Let $X_1, X_2, \cdots X_n$ be iid with mean $\mu$ and variance $\sigma^2$. Lets look at the class of estimators
$$S^2_j = \frac{1}{n-j}\sum_{i=1}^n(X_i- \bar X)^2$$
Using this notation, $S_1^2$ is the usual sample variance and $S_0^2$ is the variant where we divide by the sample space.
The sample variance is unbiased for $\sigma^2$
The derivation of this fact is fairly straightforward. Let's start by finding the expected value of $S_j^2$ for all $j$.
\begin{align}
E(S_j^2) &= \frac{1}{n-j}E\left(\sum_{i=1}^n(X_i- \bar X)^2 \right) \\
&= \frac{1}{n-j}E\left(\sum_{i=1}^nX_i^2 - n\bar X^2\right) && \text{"short-cut formula"} \\
&= \frac{1}{n-j}\left(\sum_{i=1}^nE(X_i^2) - nE(\bar X^2)\right) \\
&= \frac{1}{n-j}\left(\sum_{i=1}^n(Var(X_i) - E(X_i)^2) + n(Var(\bar X) + E(\bar X)^2)\right) \\
&= \frac{1}{n-j}\left(n(\sigma^2 + \mu^2) - n(\sigma^2/n + \mu^2)\right)\\[1.2ex]

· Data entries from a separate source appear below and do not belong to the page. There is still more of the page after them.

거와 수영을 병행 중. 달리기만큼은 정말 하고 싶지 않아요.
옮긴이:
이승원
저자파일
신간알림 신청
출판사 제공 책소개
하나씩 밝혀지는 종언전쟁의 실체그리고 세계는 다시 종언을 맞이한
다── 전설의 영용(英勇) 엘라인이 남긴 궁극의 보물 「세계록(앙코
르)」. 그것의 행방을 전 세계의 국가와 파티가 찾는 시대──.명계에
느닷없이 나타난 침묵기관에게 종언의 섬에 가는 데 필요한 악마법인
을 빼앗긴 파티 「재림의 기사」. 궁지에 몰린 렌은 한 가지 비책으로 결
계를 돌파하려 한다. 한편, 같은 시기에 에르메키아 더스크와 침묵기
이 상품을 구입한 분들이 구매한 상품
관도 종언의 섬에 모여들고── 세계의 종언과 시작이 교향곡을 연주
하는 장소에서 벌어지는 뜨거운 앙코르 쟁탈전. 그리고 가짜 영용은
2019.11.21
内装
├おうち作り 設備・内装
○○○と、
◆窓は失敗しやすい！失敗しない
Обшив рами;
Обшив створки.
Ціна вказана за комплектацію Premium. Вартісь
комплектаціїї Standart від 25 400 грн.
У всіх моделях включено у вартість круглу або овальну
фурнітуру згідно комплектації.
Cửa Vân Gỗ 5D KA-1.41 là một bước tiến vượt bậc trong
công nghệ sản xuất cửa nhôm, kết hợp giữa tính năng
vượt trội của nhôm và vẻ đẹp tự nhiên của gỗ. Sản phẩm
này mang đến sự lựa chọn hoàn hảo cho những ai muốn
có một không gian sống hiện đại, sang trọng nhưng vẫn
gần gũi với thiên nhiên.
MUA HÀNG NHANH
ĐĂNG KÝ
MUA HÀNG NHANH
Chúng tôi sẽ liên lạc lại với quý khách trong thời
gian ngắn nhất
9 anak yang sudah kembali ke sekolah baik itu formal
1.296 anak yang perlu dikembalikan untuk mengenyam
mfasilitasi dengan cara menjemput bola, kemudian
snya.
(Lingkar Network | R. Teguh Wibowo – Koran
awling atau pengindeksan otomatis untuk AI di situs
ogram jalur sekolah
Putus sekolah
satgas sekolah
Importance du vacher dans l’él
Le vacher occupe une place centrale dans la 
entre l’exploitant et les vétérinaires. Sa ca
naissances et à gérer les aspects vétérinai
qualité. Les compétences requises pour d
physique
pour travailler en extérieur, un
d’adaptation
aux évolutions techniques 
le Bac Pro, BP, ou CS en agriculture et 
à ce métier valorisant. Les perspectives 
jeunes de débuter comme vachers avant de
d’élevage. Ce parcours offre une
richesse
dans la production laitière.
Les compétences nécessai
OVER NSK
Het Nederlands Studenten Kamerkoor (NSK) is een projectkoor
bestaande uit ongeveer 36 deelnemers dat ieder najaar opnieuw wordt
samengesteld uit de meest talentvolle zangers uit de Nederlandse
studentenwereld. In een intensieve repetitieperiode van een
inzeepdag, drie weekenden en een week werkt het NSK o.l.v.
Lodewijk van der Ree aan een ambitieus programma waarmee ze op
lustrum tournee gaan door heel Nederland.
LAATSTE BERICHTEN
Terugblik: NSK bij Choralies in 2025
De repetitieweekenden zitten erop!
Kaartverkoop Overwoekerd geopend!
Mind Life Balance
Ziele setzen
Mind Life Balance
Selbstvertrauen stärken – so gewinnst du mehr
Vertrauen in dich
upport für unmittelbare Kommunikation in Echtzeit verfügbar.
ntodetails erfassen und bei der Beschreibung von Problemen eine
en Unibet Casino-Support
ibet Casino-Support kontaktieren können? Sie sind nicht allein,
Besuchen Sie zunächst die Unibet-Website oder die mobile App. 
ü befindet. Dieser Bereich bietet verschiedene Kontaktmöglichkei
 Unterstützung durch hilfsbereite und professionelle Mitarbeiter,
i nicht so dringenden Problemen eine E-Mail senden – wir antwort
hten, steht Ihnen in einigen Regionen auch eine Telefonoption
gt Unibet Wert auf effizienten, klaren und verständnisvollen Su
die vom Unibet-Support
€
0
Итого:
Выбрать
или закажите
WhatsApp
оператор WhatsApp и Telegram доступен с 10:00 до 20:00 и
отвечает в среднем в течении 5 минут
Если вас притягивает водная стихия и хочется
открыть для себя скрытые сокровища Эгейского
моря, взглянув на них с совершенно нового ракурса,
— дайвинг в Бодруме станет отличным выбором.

&= \frac{n-1}{n-j}\sigma^2.
\end{align}
The bias for this class of estimators is therefore
$$B(S_j^2) = E(S_j^2) - \sigma^2 = \frac{j-1}{n-j}\sigma^2$$
which is clearly equal to $0$ if (and only if) $j=1$.
MSE under normality
Mean squared error is a popular criteria for evaluating estimators which considers the bias-variance tradeoff. Lets consider the case where $X_1, \cdots X_n \stackrel{\text{iid}}{\sim} N(\mu, \sigma^2)$. Under normality, we can show that
$$\frac{(n-j)S_j^2}{\sigma^2} \sim \chi^2(n-1).$$
The expected value (and hence the bias) is the same as before. The chi-square result provides an easy way of calculating the variance for this class of estimators.
Since the variance of a $\chi^2(v)$ RV is $2v$, we have that
$$\text{Var}\left(\frac{(n-j)S_j^2}{\sigma^2}\right) = 2(n-1).$$
We also have that
$$\text{Var}\left(\frac{(n-j)S_j^2}{\sigma^2}\right) = \frac{(n-j)^2}{\sigma^4}\text{Var}(S_j^2).$$
Putting these pieces together implies that $$Var(S_j^2) = \frac{2\sigma^4(n-1)}{(n-j)^2}.$$
Therefore the MSE of $S_j^2$ is
$$MSE(S_j^2) = B(S_j^2)^2 + Var(S_j^2) = \sigma^4\left(\frac{2(n-1) + (j-1)^2}{(n-j)^2} \right)$$
Here is a plot of the MSE as a function of $j$ for $\sigma = 1$ and $n=30$. 
According to MSE, the method of moments (divide by $n$) estimator $S_0^2$ is preferable to the sample variance $S_1^2$. The truly surprising result here is that the "optimal" estimator according to MSE is
$$S_{-1}^2 = \frac{1}{n+1}\sum_{i=1}^n(X_i- \bar X)^2.$$
Despite this result, I've never seen anybody use this as an estimator in practice. The reason this happens, is that MSE is exchanging bias for a reduction in variance. By artificially shrinking the estimator towards zero, we get an improvement in MSE (this is an example of Stein's Paradox).
So is the sample variance a better estimator? It depends on your criteria and your underlying goals. Although dividing by $n$ (or even, strangely, by $n+1$) leads to a reduction in MSE, it is important to note that this reduction in MSE is negligible when the sample size is large. The sample variance has some nice properties including unbiasedness which leads to its popularity in practice.